▸ EXERCISE BRIEF
Set the following entries down again exactly, line by line.

▸ LISTED RECORDS
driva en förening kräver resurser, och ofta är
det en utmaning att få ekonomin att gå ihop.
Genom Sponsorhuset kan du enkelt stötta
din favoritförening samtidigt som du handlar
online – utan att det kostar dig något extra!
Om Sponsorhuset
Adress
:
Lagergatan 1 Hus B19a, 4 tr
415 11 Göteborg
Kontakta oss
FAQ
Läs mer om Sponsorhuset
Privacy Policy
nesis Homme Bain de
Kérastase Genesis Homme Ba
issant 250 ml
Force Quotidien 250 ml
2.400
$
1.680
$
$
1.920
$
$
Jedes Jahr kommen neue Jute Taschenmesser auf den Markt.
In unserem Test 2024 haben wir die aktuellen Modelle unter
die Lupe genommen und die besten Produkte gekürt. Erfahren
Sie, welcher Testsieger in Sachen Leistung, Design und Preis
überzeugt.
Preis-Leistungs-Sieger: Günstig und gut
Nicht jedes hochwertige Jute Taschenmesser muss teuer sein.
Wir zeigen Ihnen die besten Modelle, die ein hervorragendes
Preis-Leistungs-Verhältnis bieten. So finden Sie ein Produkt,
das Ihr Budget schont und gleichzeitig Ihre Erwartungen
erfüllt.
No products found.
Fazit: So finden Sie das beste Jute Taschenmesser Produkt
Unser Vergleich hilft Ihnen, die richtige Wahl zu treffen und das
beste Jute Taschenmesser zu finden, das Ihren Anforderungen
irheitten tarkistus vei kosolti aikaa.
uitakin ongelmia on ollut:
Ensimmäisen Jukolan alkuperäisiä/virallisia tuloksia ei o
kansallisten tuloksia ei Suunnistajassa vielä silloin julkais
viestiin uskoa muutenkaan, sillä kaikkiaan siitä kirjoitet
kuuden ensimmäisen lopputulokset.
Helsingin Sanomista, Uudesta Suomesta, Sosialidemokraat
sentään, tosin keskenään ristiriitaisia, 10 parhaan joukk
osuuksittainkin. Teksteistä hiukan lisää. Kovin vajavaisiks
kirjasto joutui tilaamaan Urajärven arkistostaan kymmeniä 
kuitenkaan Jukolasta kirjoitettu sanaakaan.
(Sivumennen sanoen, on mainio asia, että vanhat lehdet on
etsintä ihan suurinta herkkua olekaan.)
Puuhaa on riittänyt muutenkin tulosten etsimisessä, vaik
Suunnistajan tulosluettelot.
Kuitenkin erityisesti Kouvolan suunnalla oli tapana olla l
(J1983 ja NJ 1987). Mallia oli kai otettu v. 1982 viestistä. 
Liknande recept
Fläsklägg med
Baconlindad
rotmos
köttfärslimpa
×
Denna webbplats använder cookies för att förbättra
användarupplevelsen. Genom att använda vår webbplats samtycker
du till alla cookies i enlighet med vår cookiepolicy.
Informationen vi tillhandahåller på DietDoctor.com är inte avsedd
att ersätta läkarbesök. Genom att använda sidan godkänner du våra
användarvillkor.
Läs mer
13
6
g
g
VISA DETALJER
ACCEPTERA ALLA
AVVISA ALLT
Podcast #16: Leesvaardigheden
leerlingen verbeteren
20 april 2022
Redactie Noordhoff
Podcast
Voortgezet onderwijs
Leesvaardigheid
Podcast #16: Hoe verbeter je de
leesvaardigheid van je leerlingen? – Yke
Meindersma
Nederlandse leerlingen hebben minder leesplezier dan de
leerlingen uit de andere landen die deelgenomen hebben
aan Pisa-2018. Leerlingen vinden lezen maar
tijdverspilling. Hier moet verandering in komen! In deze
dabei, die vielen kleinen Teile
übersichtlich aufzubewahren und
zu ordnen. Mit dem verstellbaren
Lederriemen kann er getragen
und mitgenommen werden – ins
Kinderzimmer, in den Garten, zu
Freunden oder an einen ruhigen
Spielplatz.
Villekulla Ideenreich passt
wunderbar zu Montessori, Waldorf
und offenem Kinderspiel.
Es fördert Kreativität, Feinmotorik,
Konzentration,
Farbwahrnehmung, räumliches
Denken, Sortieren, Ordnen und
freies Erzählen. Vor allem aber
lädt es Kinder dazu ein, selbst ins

▸ EXERCISE SOLUTION
driva en förening kräver resurser, och ofta är
det en utmaning att få ekonomin att gå ihop.
Genom Sponsorhuset kan du enkelt stötta
din favoritförening samtidigt som du handlar
online – utan att det kostar dig något extra!
Om Sponsorhuset
Adress
:
Lagergatan 1 Hus B19a, 4 tr
415 11 Göteborg
Kontakta oss
FAQ
Läs mer om Sponsorhuset
Privacy Policy
nesis Homme Bain de
Kérastase Genesis Homme Ba
issant 250 ml
Force Quotidien 250 ml
2.400
$
1.680
$
$
1.920
$
$
Jedes Jahr kommen neue Jute Taschenmesser auf den Markt.
In unserem Test 2024 haben wir die aktuellen Modelle unter
die Lupe genommen und die besten Produkte gekürt. Erfahren
Sie, welcher Testsieger in Sachen Leistung, Design und Preis
überzeugt.
Preis-Leistungs-Sieger: Günstig und gut
Nicht jedes hochwertige Jute Taschenmesser muss teuer sein.
Wir zeigen Ihnen die besten Modelle, die ein hervorragendes
Preis-Leistungs-Verhältnis bieten. So finden Sie ein Produkt,
das Ihr Budget schont und gleichzeitig Ihre Erwartungen
erfüllt.
No products found.
Fazit: So finden Sie das beste Jute Taschenmesser Produkt
Unser Vergleich hilft Ihnen, die richtige Wahl zu treffen und das
beste Jute Taschenmesser zu finden, das Ihren Anforderungen
irheitten tarkistus vei kosolti aikaa.
uitakin ongelmia on ollut:
Ensimmäisen Jukolan alkuperäisiä/virallisia tuloksia ei o
kansallisten tuloksia ei Suunnistajassa vielä silloin julkais
viestiin uskoa muutenkaan, sillä kaikkiaan siitä kirjoitet
kuuden ensimmäisen lopputulokset.
Helsingin Sanomista, Uudesta Suomesta, Sosialidemokraat
sentään, tosin keskenään ristiriitaisia, 10 parhaan joukk
osuuksittainkin. Teksteistä hiukan lisää. Kovin vajavaisiks
kirjasto joutui tilaamaan Urajärven arkistostaan kymmeniä 
kuitenkaan Jukolasta kirjoitettu sanaakaan.
(Sivumennen sanoen, on mainio asia, että vanhat lehdet on
etsintä ihan suurinta herkkua olekaan.)
Puuhaa on riittänyt muutenkin tulosten etsimisessä, vaik
Suunnistajan tulosluettelot.
Kuitenkin erityisesti Kouvolan suunnalla oli tapana olla l
(J1983 ja NJ 1987). Mallia oli kai otettu v. 1982 viestistä. 
Liknande recept
Fläsklägg med
Baconlindad
rotmos
köttfärslimpa
×
Denna webbplats använder cookies för att förbättra
användarupplevelsen. Genom att använda vår webbplats samtycker
du till alla cookies i enlighet med vår cookiepolicy.
Informationen vi tillhandahåller på DietDoctor.com är inte avsedd
att ersätta läkarbesök. Genom att använda sidan godkänner du våra
användarvillkor.
Läs mer
13
6
g
g
VISA DETALJER
ACCEPTERA ALLA
AVVISA ALLT
Podcast #16: Leesvaardigheden
leerlingen verbeteren
20 april 2022
Redactie Noordhoff
Podcast
Voortgezet onderwijs
Leesvaardigheid
Podcast #16: Hoe verbeter je de
leesvaardigheid van je leerlingen? – Yke
Meindersma
Nederlandse leerlingen hebben minder leesplezier dan de
leerlingen uit de andere landen die deelgenomen hebben
aan Pisa-2018. Leerlingen vinden lezen maar
tijdverspilling. Hier moet verandering in komen! In deze
dabei, die vielen kleinen Teile
übersichtlich aufzubewahren und
zu ordnen. Mit dem verstellbaren
Lederriemen kann er getragen
und mitgenommen werden – ins
Kinderzimmer, in den Garten, zu
Freunden oder an einen ruhigen
Spielplatz.
Villekulla Ideenreich passt
wunderbar zu Montessori, Waldorf
und offenem Kinderspiel.
Es fördert Kreativität, Feinmotorik,
Konzentration,
Farbwahrnehmung, räumliches
Denken, Sortieren, Ordnen und
freies Erzählen. Vor allem aber
lädt es Kinder dazu ein, selbst ins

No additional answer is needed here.